Die Alten und die Jungen
Nieder Bayern von Florian Fiedler inszeniert im Münchner Volkstheater

Was ist Bayern? Sieben debile Deppen, die sich aufstellen und die Bayernhymne singen. Jawohl. Daraufhin radelt ein Mädchen über die Bühne, um festzustellen „Hm, groß.“ Viel Raum, mit dem es da was anzufangen gilt und leicht fällt es Regisseur Florian Fiedler nicht, offensichtlich am Bühnenbild: Eine Bierhalle mit allem: Bierzeltgarnitur, Klos, Bierdurchreiche und so weiter, ungemütlich. Das macht es ihm leicht, die Erwartungen anfangs niedrig zu halten und dann damit zu begeistern, was er daraus macht.

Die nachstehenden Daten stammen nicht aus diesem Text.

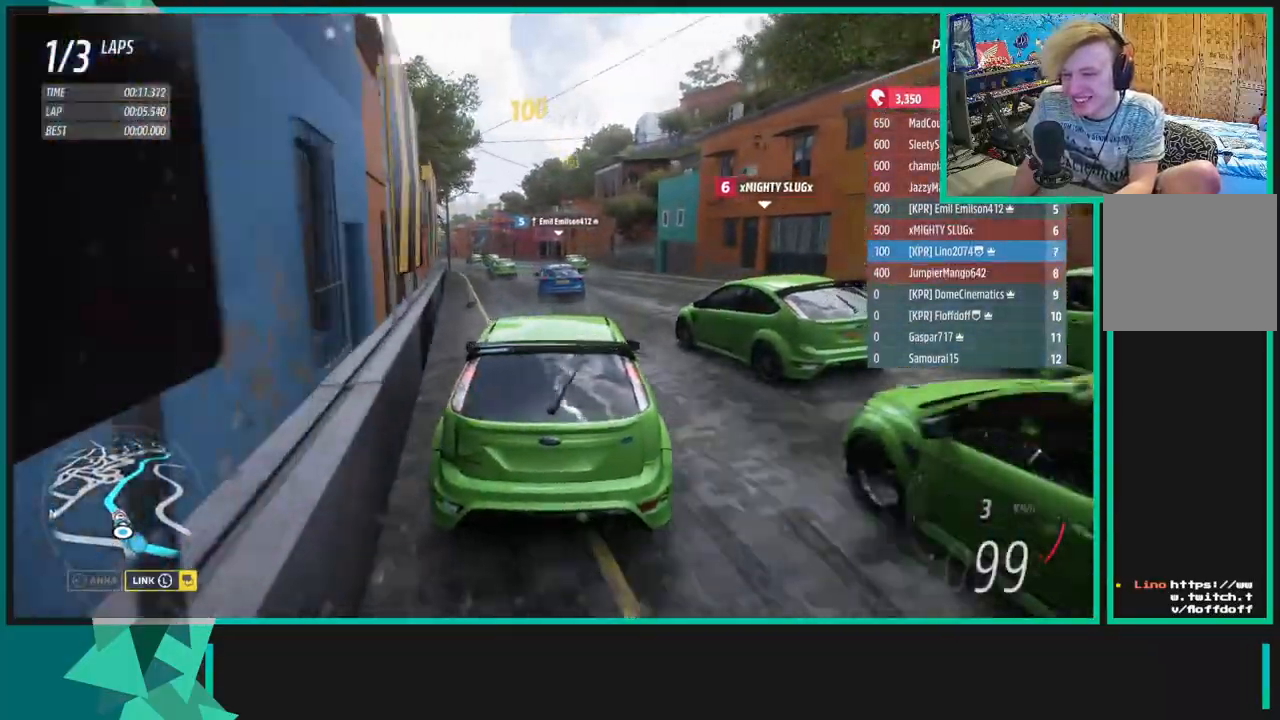
{"buttons": ["R2"], "left_stick": "right", "right_stick": "center", "events": [[17, "left_stick", "center"], [83, "left_stick", "down-left"], [300, "left_stick", "center"], [350, "left_stick", "right"]]}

Auf der Bühne ist noch Platz für eine Guckkastenbühne, der Fernseher hängt phantastisch weit oben, die Seitenwand aus Mineralwasserkästen kann einstürzen und als Trümmerfeld Platz für Neubauten bieten, an den soliden Wänden gehen Platten ab und Leute gehen raus zur Jagd, der Boden lässt sich öffnen und macht Platz für die Toten. Schön, wenn einer merkt woran er arbeiten muss und dann auch tut in einem Stück, in dem die Figuren gern darüber reden, dass sie keine Arbeit haben.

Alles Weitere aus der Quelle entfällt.